BRIEF 1:
Print the Loopy Belief Propagation project page below in full, character for character.

TEXT PROVIDED:

———

HewlettPackard / sandpiper

Implementation of the Loopy Belief Propagation algorithm for Apache Spark
Apache License 2.0
42 stars 17 forks source link

Loopy Belief Propagation

The project contains an implementation of Loopy Belief Propagation, a popular message passing algorithm for performing inference in probabilistic graphical models. It provides exact inference for graphical models without loops. While inference for graphical models with loops is approximate, in practice it is shown to work well. Our implementation is generic and operates on factor graph representation of graphical models. It handles factors of any order, and variable domains of any size. In addition, we provide specialized implementation for pairwise factors. The algorithm is implemented with Apache Spark GraphX, and thus can scale to large scale models. Further, it supports computations in log scale for numerical stability.

Building

Clone and build with Maven:

git clone https://github.com/HewlettPackard/sandpiper.git
mvn package

The library will appear in the target folder. By default it is compiled against Scala 2.11.8 and Spark 1.6.1. If you need a different Scala/Spark versions, please modify pom.xml.

BP for Factor Graph

We use factor graph format derived from libDAI with small modification (example):

# number of factors in the file
7

# factor id preceded with 3 hashes (unique, must not intersect with variable name/id)
### 5
# number of vars
1
# name of vars
1
# number of values of vars
2
# number of non-zero entries in factor table
2
# non-zero factor table entries
0  1
1  1

Data parallel loading requires the factors to be partitioned across multiple files.

Code

import sparkle.graph._
// Load graph from the input path with factor files
val graph = Utils.loadLibDAIToFactorGraph(sc, inputPath)
// Run Belief Propagation on the graph with maximum iterations "maxIterations" and epsilon "epsilon"

———

DATASET RECORDS:
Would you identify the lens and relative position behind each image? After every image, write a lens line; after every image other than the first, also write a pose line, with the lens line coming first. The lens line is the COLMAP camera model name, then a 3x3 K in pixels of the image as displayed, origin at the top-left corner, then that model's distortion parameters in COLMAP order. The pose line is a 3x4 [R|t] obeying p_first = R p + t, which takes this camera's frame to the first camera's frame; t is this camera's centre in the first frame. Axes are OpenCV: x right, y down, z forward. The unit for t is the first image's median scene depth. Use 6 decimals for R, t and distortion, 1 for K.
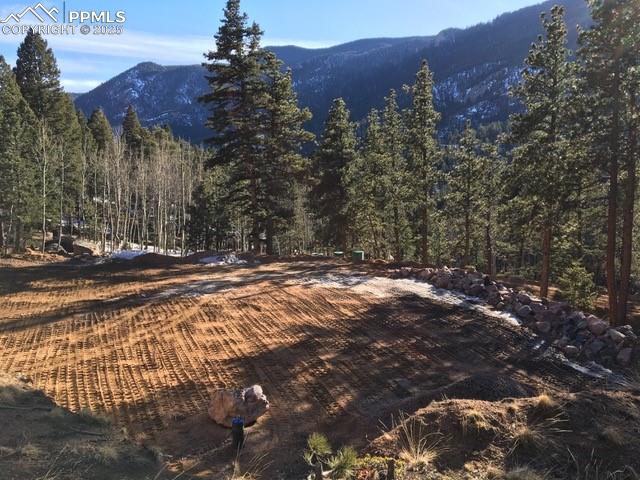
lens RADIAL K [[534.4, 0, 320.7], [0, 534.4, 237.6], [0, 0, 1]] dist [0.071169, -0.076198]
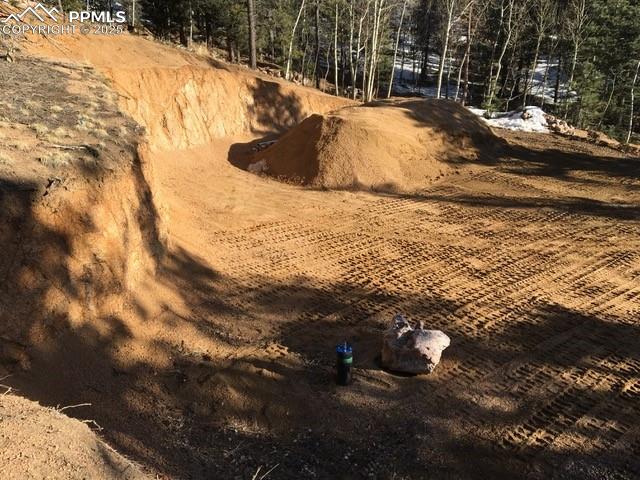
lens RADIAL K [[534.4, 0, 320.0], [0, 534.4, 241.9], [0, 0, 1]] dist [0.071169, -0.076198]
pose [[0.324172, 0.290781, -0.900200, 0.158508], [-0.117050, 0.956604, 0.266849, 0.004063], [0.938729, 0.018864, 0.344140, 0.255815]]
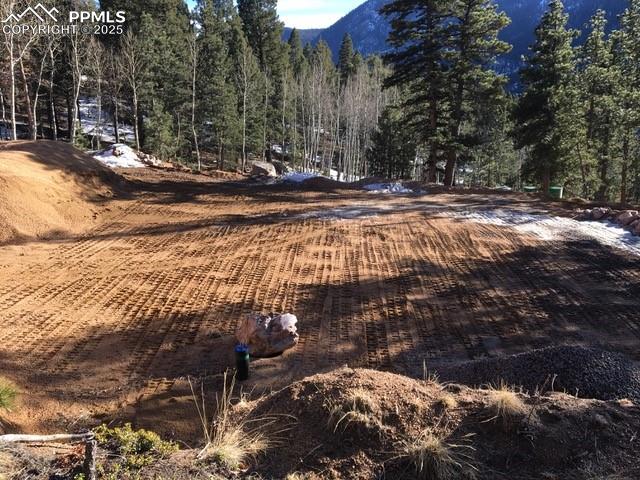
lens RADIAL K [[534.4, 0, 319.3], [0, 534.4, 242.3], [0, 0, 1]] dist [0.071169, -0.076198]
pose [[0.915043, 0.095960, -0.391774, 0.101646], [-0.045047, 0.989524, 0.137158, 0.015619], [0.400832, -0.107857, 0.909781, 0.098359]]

———

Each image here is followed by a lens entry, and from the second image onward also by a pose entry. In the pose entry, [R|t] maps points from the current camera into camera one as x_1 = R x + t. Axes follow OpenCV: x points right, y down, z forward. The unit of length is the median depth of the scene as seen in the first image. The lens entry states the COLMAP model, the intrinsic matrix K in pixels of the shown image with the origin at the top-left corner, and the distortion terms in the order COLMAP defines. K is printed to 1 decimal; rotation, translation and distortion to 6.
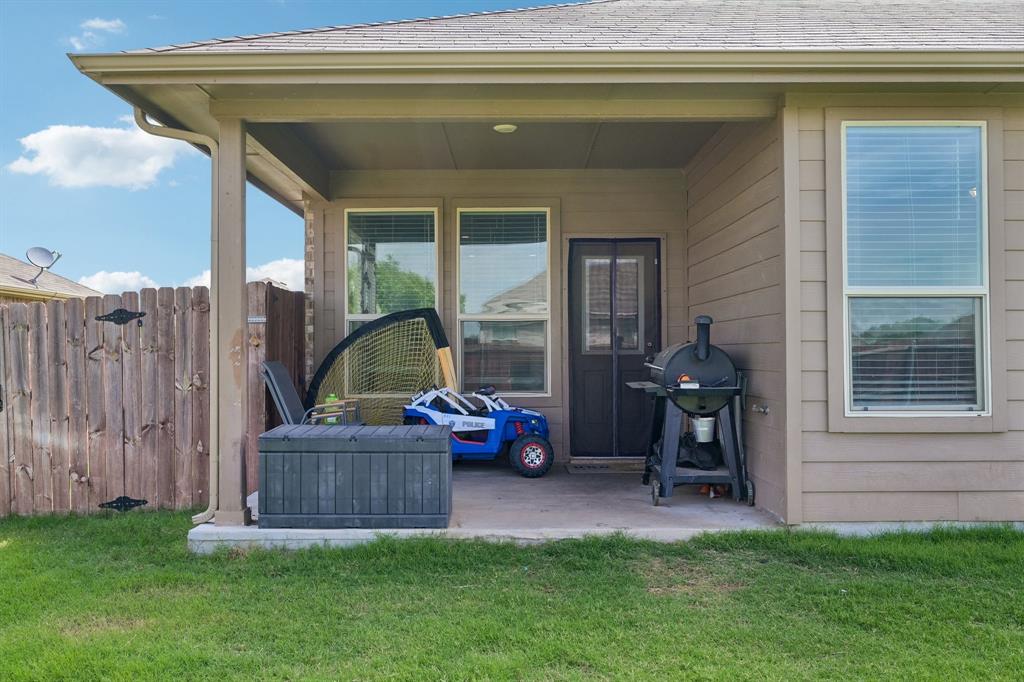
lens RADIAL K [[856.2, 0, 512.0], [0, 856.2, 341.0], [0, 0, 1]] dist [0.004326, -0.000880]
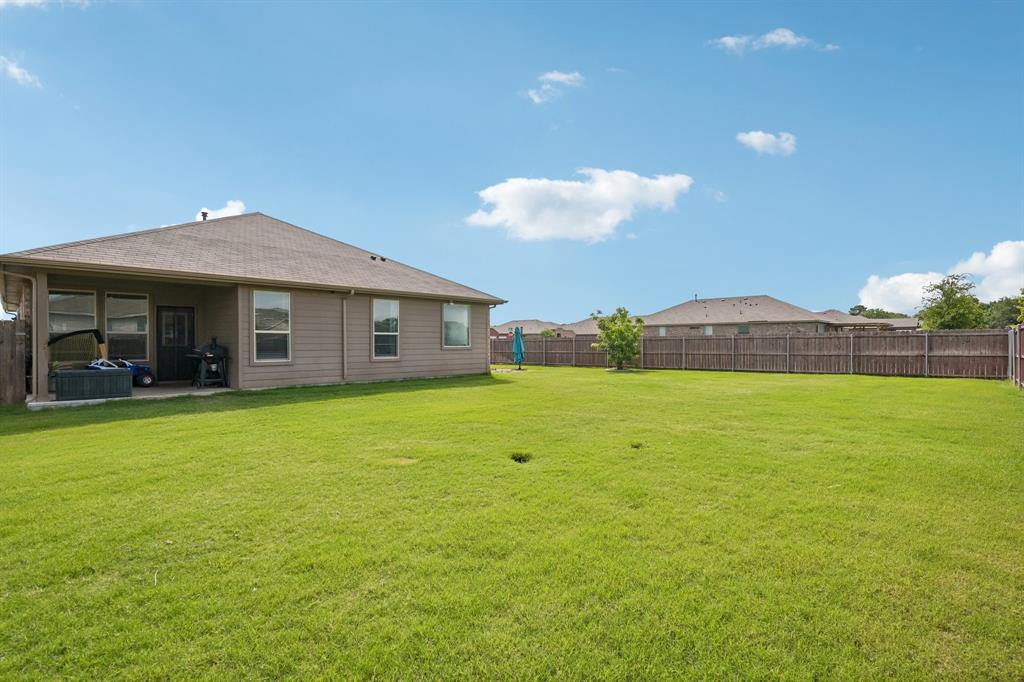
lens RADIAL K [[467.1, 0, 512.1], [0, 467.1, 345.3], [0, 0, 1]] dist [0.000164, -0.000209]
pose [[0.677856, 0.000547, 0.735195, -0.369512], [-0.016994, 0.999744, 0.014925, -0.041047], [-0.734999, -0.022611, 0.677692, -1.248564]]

———

BRIEF 2:
Output the lines of the listing above from the line containing "Would you identify" through the line containing "-0.107857, 0.909781, 0.098359]]", inclusive, reproducing them exactly. Leave the pictures out.

EXPECTED ANSWER 1:
HewlettPackard / sandpiper

Implementation of the Loopy Belief Propagation algorithm for Apache Spark
Apache License 2.0
42 stars 17 forks source link

Loopy Belief Propagation

The project contains an implementation of Loopy Belief Propagation, a popular message passing algorithm for performing inference in probabilistic graphical models. It provides exact inference for graphical models without loops. While inference for graphical models with loops is approximate, in practice it is shown to work well. Our implementation is generic and operates on factor graph representation of graphical models. It handles factors of any order, and variable domains of any size. In addition, we provide specialized implementation for pairwise factors. The algorithm is implemented with Apache Spark GraphX, and thus can scale to large scale models. Further, it supports computations in log scale for numerical stability.

Building

Clone and build with Maven:

git clone https://github.com/HewlettPackard/sandpiper.git
mvn package

The library will appear in the target folder. By default it is compiled against Scala 2.11.8 and Spark 1.6.1. If you need a different Scala/Spark versions, please modify pom.xml.

BP for Factor Graph

We use factor graph format derived from libDAI with small modification (example):

# number of factors in the file
7

# factor id preceded with 3 hashes (unique, must not intersect with variable name/id)
### 5
# number of vars
1
# name of vars
1
# number of values of vars
2
# number of non-zero entries in factor table
2
# non-zero factor table entries
0  1
1  1

Data parallel loading requires the factors to be partitioned across multiple files.

Code

import sparkle.graph._
// Load graph from the input path with factor files
val graph = Utils.loadLibDAIToFactorGraph(sc, inputPath)
// Run Belief Propagation on the graph with maximum iterations "maxIterations" and epsilon "epsilon"

EXPECTED ANSWER 2:
Would you identify the lens and relative position behind each image? After every image, write a lens line; after every image other than the first, also write a pose line, with the lens line coming first. The lens line is the COLMAP camera model name, then a 3x3 K in pixels of the image as displayed, origin at the top-left corner, then that model's distortion parameters in COLMAP order. The pose line is a 3x4 [R|t] obeying p_first = R p + t, which takes this camera's frame to the first camera's frame; t is this camera's centre in the first frame. Axes are OpenCV: x right, y down, z forward. The unit for t is the first image's median scene depth. Use 6 decimals for R, t and distortion, 1 for K.
lens RADIAL K [[534.4, 0, 320.7], [0, 534.4, 237.6], [0, 0, 1]] dist [0.071169, -0.076198]
lens RADIAL K [[534.4, 0, 320.0], [0, 534.4, 241.9], [0, 0, 1]] dist [0.071169, -0.076198]
pose [[0.324172, 0.290781, -0.900200, 0.158508], [-0.117050, 0.956604, 0.266849, 0.004063], [0.938729, 0.018864, 0.344140, 0.255815]]
lens RADIAL K [[534.4, 0, 319.3], [0, 534.4, 242.3], [0, 0, 1]] dist [0.071169, -0.076198]
pose [[0.915043, 0.095960, -0.391774, 0.101646], [-0.045047, 0.989524, 0.137158, 0.015619], [0.400832, -0.107857, 0.909781, 0.098359]]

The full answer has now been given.